Public-relations strategist and project co-ordinator Kgauhelo Dube, who lost a six-month book-tour project because of the pandemic, says, “What I’ve seen in this time since the lockdown is that Europe and the [United Kingdom] understand the developmental processes of creative work and have made accessing relief funding administratively easier for their own people, whereas here there’s great emphasis on performers whose gigs were cancelled vs arts practitioners like myself who do the heavy lifting before the showcase.”
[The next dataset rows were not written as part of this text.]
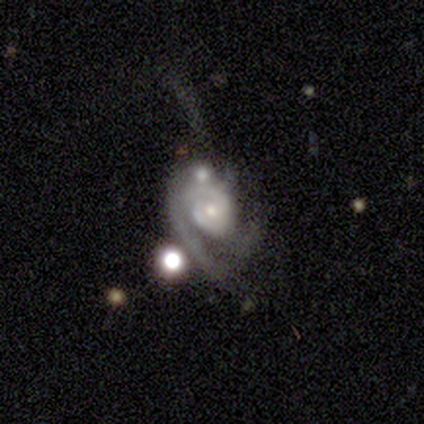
Q: Smooth or featured?
A: featured or disk (95%); runner-up: smooth (3%)
Q: Edge-on disk?
A: no (97%); runner-up: yes (3%)
Q: Bar?
A: no (75%); runner-up: weak (22%)
Q: Spiral arms?
A: yes (100%)
Q: Spiral winding?
A: medium (53%); runner-up: tight (39%)
Q: Spiral arm count?
A: can't tell (33%); runner-up: 2 (31%)
Q: Bulge size?
A: small (64%); runner-up: moderate (31%)
Q: Merging?
A: none (37%); runner-up: minor disturbance (24%)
Dube has since decided to find collaborators and partners outside South Africa who understand the importance of keeping the early stages of the artistic value chain going within the confines of our global restrictions.

“This economically stressful downtime has presented us practitioners, administrators, producers and strategists with time to connect and work towards isolating key problems that continuously keep black artists in ‘struggling artist’ mode.

“The great challenge for black artists is trying to straddle bread-and-butter issues with building [the] industry — that compromises us and we end up not having energy for sustainable industry development,” Dube says. “Having said that, ideology will be key — we need to learn from those who came before us; they were unapologetic about their ideology within their artists’ collectives.”

Ndlovu said the department did the best it could under severe Covid-19 regulations. “Of course, we are aware of the challenges that came with some of the facilities being closed during Level 5 and 4, but judging by the number of applications the department received, a significant number of people would manage to apply. However, we opened another channel for appeals and most artists who appealed have been approved.” She said the White Paper, endorsed by Parliament in February, would help quicken the pace of transformation in the industry across sectors.